Chemirmir knows the details that have been reported about each case thoroughly. In the interview, he regularly quoted The News’ extensive coverage.
Chemirmir doesn’t deny some key pieces in the prosecution’s case. He said he did have the jewelry box that led police to Harris, the final alleged victim, but said he bought it legally on the internet. He said that the OfferUp and Craigslist accounts used to sell other stolen jewelry are his, but that he didn’t do anything illegal.
He instead fixated on small details in each case that he believes will exonerate him.
For example, in March 2018, Mary Bartel, 91, survived an attack at Preston Place. Jurors in Chemirmir’s first trial saw recorded testimony from Bartel, where she described a man coming to her door, forcing his way inside and putting a pillow over her face until she lost consciousness. She died of unrelated causes in February 2020.
In her testimony, Bartel said she was unable to provide a physical description of her attacker — not even his race — because she was fixated on a pair of green gloves coming toward her face.
Chemirmir said prosecutors did not mention that police only found blue gloves when they searched his car and apartment.
Frustrations with defense
Chemirmir also said he’s frustrated with his lawyers’ defense of him, especially during the first trial. He said prosecutors misled the jury by not introducing evidence like his blue gloves.
The defense did not call any witnesses in Chemirmir’s trial, instead leaning on a strategy that relied on convincing jurors that the prosecution had not met its burden of proof.
Chemirmir said he wishes they would’ve said more.
“My attorneys were ineffective,” Chemirmir said. “They sat there while I’m shaking my head. They see the prosecutor continue to mislead and lie and hide evidence to the jurors. They know it’s not true and they don’t say anything to this day.”
Philip Hayes, Chemirmir’s lead attorney, did not comment when told about the interview. Kobby Warren, who led the defense in the first trial, did not respond to calls from The News.
Chemirmir said he’s written to attorneys, asking them questions about how they’ll defend him in April.
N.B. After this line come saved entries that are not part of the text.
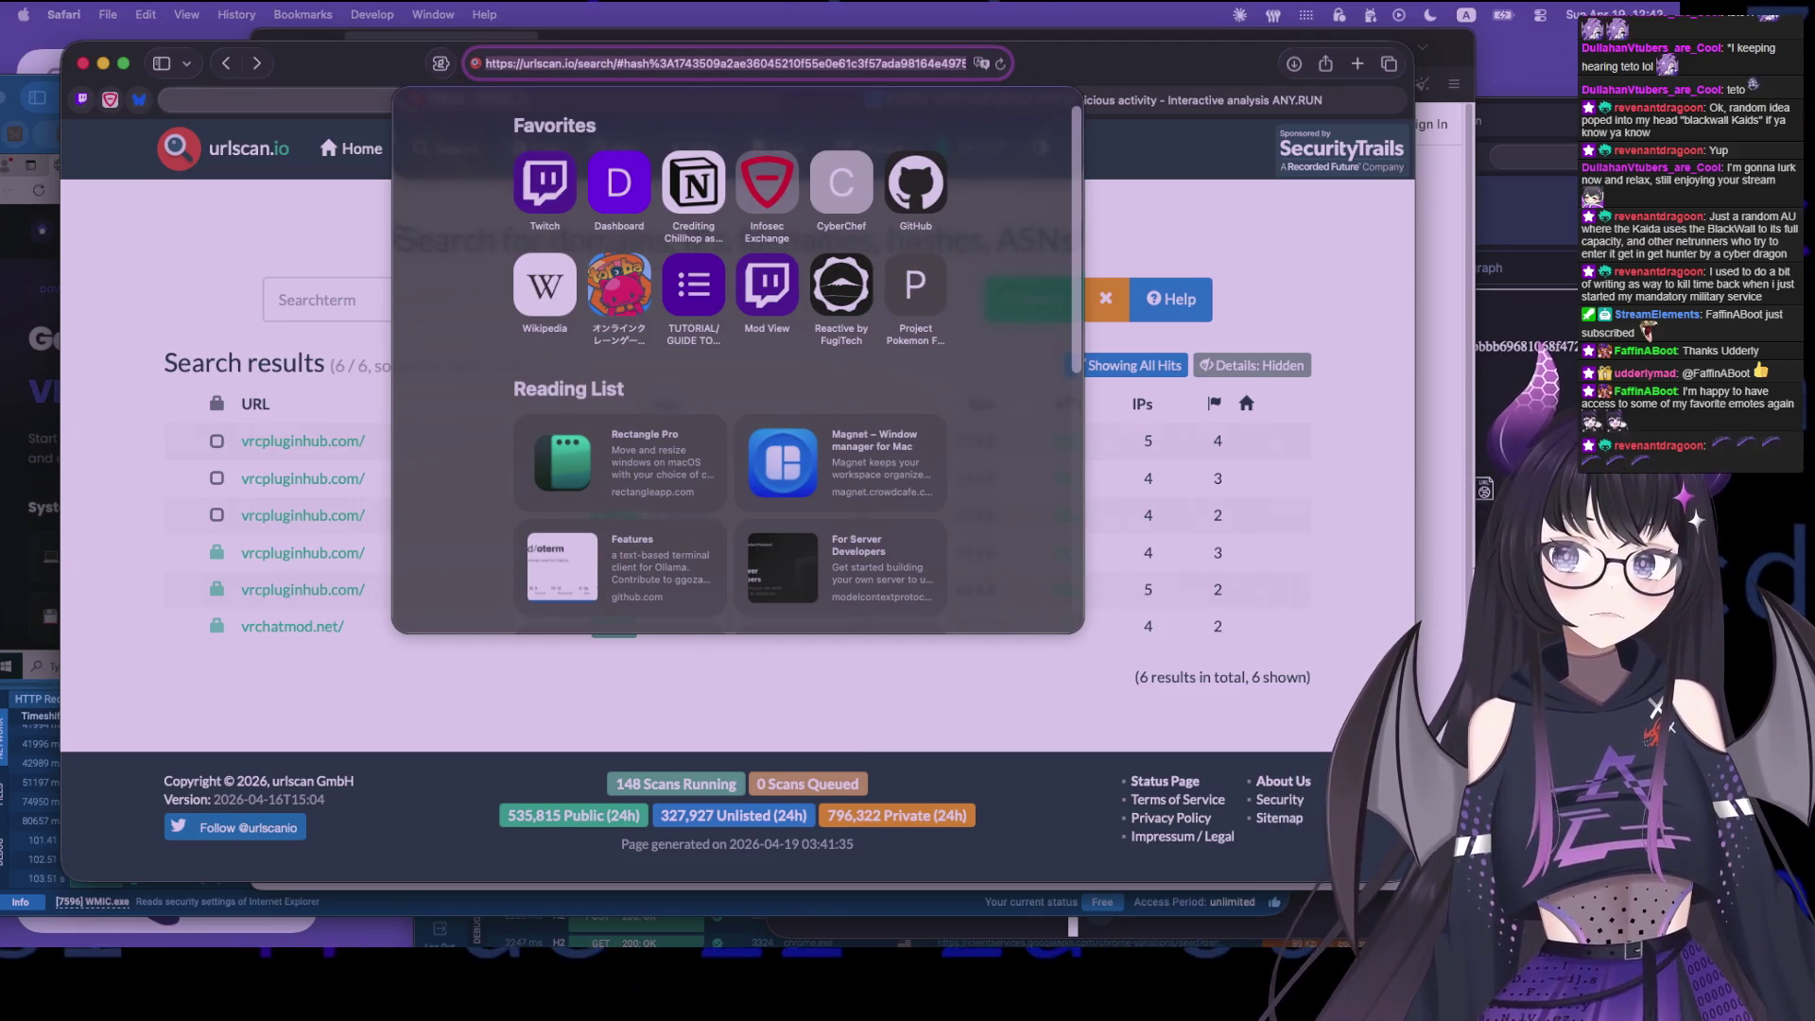
key(Escape)
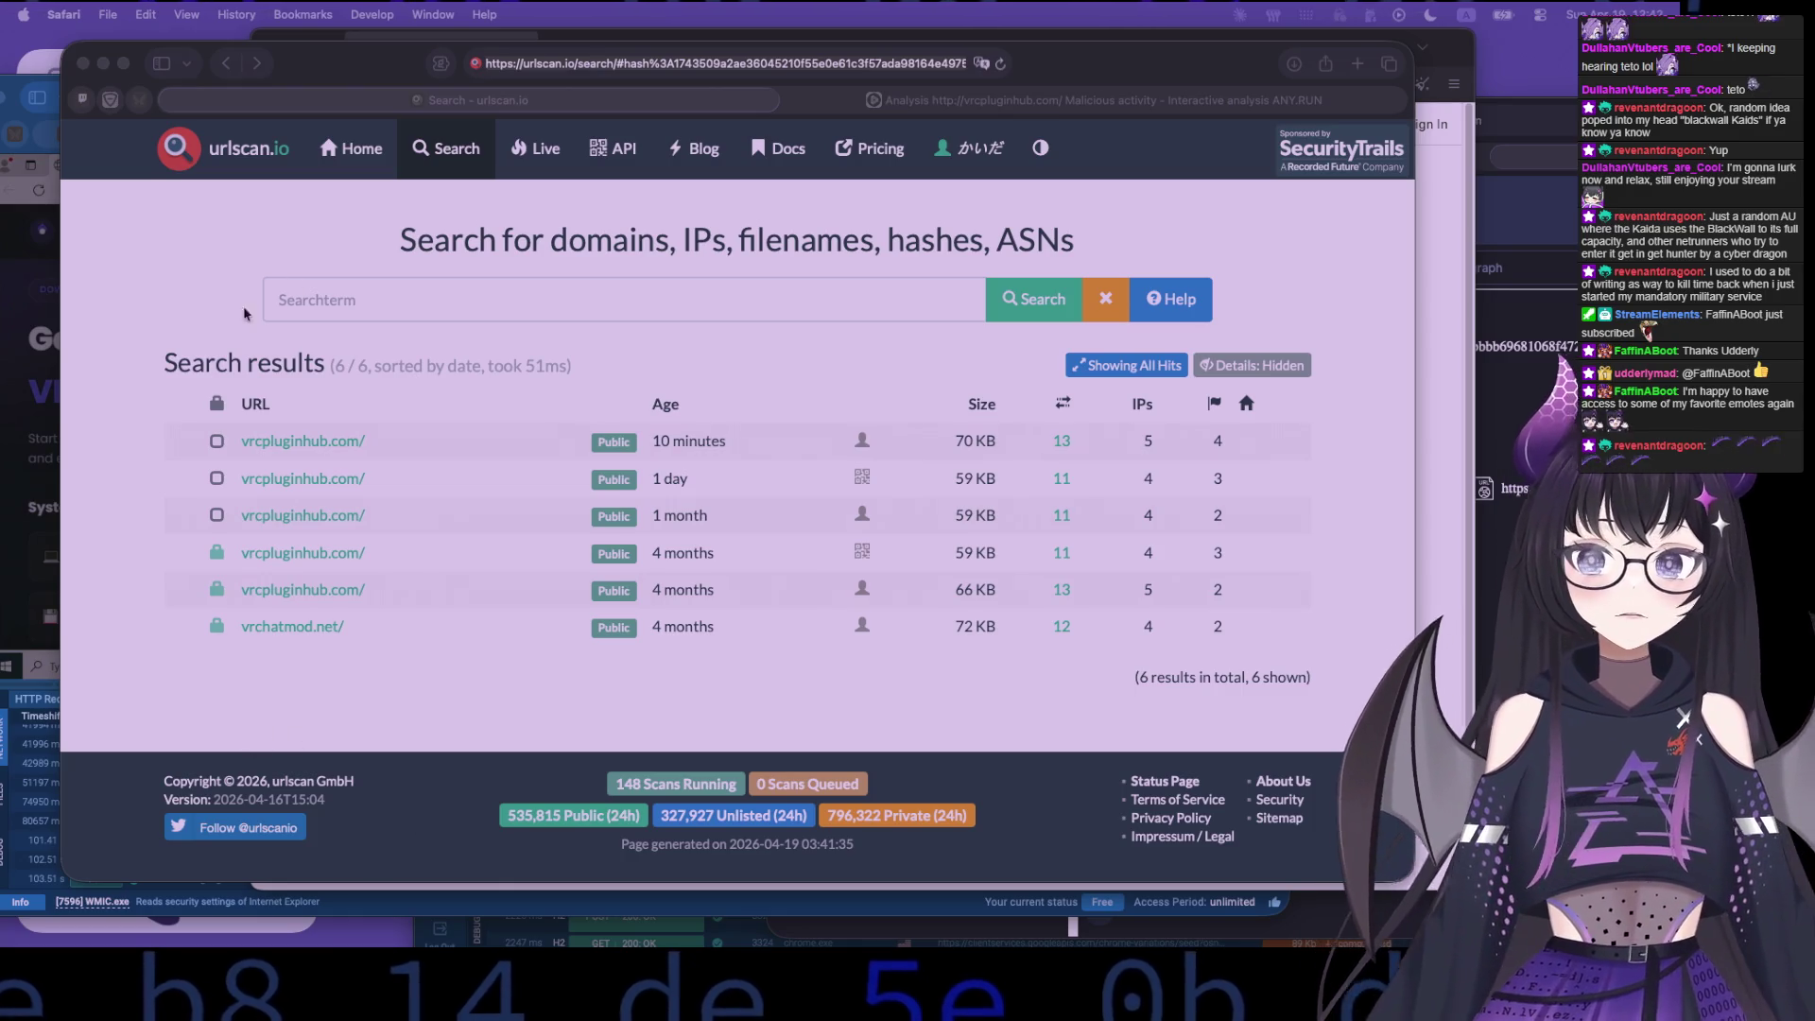
click(173, 515)
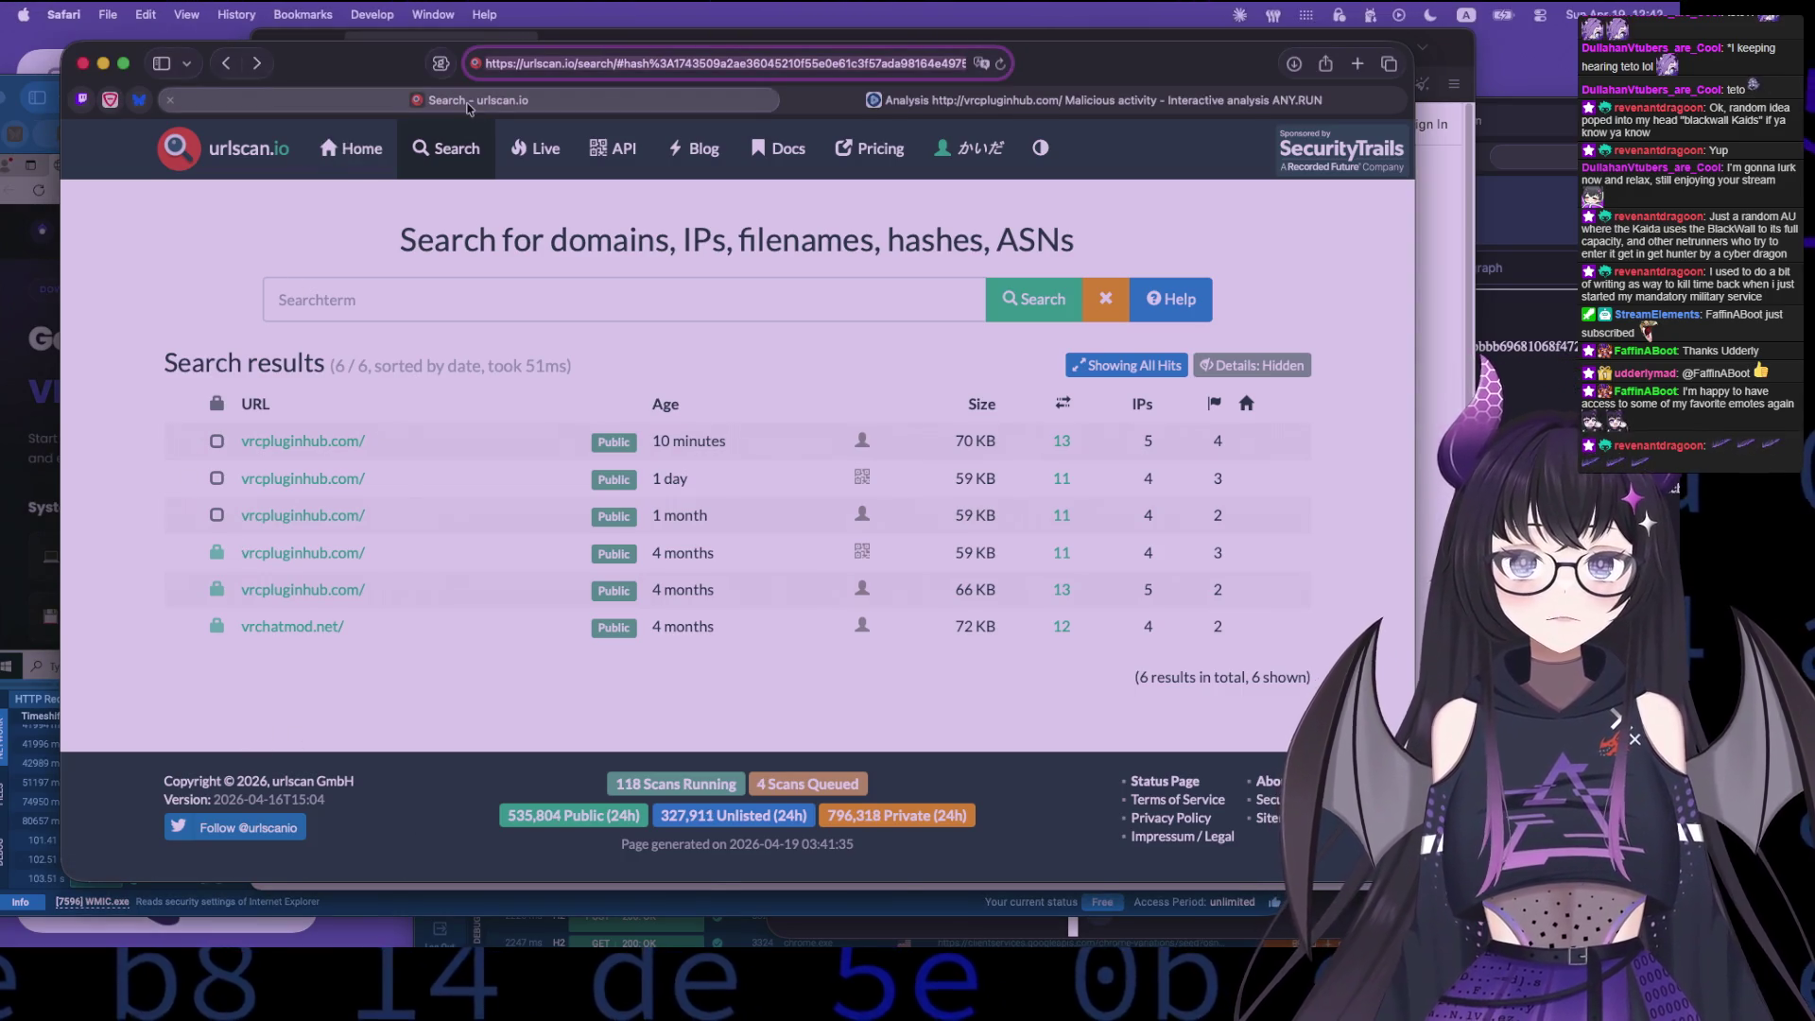
click(951, 102)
He said he’s waiting to hear back but said he may ask for new representation.
“That’s about to change,” he said. “I’m about to file some motions soon.”
As of this month, Chemirmir has spent four years in jail. He said his faith has kept him certain. He said that he’s received messages from God, and that he prays every day for his speedy release.
“I’m doing better than I was in 2018 because I know things will start to work out,” he said.
‘Time is prison’
Even if he is acquitted in April, Chemirmir still faces 17 other counts of capital murder — and there are other cases that police say are linked to Chemirmir but haven’t yet been introduced to a grand jury. Collin County will also have an opportunity to try him for the cases in Plano and Frisco.
Prosecutors have more than a dozen cases to choose from, each linked to a family waiting for their own justice.
They’re sons and daughters like Jennie Bassett, who found her mother, Ann Conklin, dead in her Plano apartment in March 2018. Unlike other families, who waited years before getting a call telling them police believed Chemirmir had killed their loved one, police immediately told her that her mother was likely murdered.
She views April’s trial with anxiety, just like last year’s trial. She said that with every headline, every story about Chemirmir, she’s forced to relive it all.
“They say time heals. For us, time is agony,” Bassett said. “For us, time is prison.”